== Extracted records ==
··········

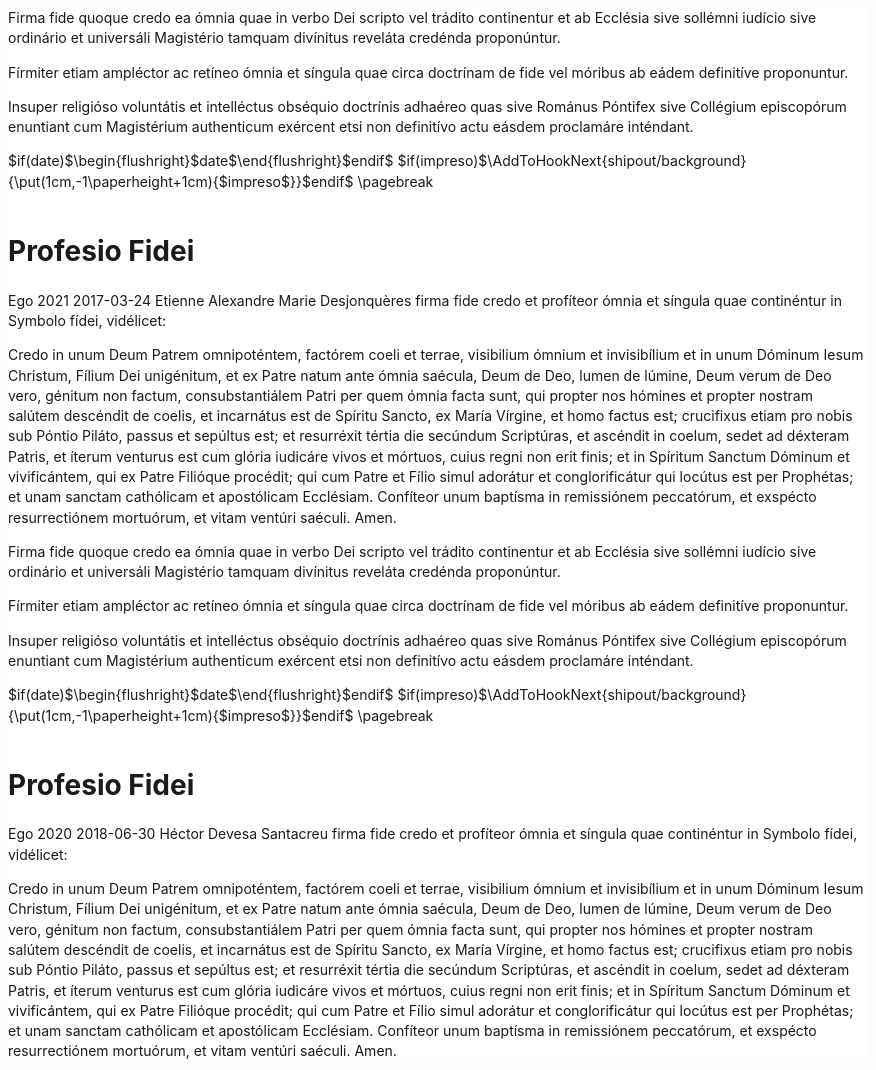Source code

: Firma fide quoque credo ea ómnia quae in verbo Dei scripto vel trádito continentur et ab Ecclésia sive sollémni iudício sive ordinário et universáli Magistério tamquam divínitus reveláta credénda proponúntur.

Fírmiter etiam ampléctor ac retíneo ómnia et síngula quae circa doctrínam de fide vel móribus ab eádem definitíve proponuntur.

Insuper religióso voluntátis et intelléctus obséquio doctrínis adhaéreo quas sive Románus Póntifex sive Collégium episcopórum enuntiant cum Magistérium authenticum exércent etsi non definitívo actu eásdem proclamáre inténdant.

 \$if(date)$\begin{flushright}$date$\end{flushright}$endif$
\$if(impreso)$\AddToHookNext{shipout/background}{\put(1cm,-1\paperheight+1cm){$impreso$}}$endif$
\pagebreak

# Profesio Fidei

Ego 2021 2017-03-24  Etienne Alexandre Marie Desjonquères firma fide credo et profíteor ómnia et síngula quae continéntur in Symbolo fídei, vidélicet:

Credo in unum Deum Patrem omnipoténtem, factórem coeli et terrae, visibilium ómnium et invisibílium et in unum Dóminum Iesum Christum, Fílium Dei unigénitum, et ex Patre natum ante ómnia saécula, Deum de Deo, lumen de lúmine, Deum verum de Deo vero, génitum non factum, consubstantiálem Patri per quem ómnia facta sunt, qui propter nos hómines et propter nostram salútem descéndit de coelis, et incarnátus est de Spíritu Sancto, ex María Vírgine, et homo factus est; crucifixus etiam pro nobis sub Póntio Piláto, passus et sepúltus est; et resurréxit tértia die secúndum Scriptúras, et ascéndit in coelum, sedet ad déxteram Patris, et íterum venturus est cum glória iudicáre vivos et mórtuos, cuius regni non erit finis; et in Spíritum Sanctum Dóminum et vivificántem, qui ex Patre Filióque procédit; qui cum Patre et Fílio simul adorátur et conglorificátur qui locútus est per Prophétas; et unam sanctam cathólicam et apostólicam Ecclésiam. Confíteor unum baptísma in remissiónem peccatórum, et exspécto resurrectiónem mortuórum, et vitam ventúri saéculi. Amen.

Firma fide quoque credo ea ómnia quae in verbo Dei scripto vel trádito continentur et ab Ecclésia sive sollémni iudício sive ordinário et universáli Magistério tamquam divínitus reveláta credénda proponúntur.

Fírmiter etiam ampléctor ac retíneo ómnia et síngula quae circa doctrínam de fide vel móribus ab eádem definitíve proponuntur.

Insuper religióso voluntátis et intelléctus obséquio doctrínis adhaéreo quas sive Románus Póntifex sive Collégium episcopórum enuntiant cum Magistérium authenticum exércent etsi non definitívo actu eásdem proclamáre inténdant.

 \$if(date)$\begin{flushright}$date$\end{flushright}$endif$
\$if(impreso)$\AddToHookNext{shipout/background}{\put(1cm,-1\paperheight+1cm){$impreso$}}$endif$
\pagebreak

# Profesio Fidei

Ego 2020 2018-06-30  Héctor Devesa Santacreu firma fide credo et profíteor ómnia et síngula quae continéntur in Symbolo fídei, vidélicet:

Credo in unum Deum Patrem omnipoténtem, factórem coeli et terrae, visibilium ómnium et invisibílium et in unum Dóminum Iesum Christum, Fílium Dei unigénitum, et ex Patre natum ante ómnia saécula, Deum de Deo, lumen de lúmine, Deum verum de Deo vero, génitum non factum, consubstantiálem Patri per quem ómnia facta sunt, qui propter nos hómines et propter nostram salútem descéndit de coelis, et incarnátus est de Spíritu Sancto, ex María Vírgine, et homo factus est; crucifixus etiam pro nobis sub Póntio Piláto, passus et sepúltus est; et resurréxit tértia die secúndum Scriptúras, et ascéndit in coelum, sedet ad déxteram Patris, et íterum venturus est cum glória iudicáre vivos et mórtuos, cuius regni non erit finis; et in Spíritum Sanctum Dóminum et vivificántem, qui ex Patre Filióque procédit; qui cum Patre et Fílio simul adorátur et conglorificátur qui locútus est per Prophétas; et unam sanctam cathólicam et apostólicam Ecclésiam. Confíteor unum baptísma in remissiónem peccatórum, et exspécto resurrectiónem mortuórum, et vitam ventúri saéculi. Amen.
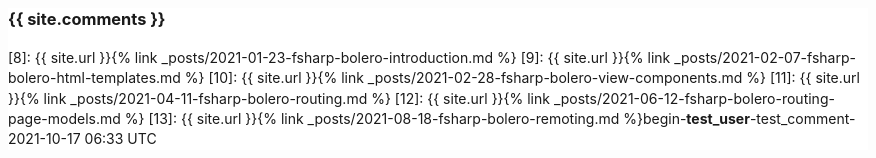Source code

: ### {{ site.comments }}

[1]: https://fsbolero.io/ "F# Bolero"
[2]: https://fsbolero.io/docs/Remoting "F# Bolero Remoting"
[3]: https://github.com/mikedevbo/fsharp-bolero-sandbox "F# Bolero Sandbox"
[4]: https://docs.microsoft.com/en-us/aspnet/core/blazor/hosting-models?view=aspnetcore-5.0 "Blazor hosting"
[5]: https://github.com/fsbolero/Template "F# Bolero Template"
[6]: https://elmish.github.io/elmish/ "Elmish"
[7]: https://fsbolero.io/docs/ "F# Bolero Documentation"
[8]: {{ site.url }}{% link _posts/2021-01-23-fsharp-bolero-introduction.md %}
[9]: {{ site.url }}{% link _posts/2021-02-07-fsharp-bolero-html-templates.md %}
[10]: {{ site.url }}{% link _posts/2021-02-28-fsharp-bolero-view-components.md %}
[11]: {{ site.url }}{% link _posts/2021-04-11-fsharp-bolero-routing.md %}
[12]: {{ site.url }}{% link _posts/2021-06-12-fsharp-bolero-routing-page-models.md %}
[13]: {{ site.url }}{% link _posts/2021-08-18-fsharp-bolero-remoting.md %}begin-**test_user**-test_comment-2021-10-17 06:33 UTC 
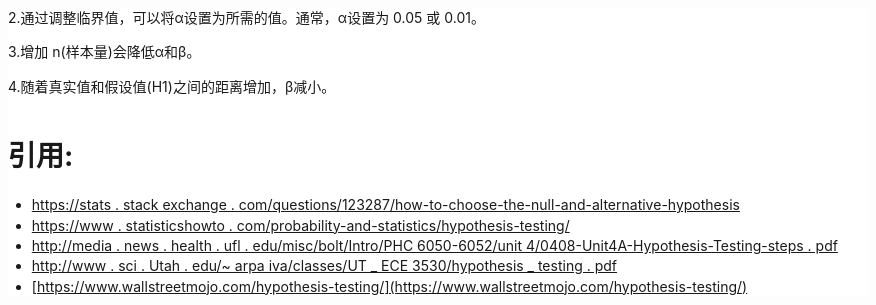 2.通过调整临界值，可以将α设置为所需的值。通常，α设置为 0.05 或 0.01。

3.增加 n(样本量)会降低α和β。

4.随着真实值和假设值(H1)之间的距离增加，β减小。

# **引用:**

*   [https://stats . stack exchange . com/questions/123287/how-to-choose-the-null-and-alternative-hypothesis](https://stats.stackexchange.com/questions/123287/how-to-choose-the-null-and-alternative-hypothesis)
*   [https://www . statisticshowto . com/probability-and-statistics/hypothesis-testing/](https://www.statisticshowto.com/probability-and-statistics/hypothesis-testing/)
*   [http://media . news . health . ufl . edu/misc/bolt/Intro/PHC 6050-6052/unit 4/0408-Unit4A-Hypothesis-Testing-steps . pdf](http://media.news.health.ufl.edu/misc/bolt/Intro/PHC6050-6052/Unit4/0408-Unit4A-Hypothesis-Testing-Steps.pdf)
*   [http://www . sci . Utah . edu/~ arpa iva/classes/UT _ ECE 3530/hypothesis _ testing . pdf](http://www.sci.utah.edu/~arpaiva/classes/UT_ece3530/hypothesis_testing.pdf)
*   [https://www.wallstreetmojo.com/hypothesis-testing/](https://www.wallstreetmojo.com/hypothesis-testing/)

··········

== Directive ==
The answer must be a single number: how many lines in the data contain the string "fsbolero"?

== Your solution ==
4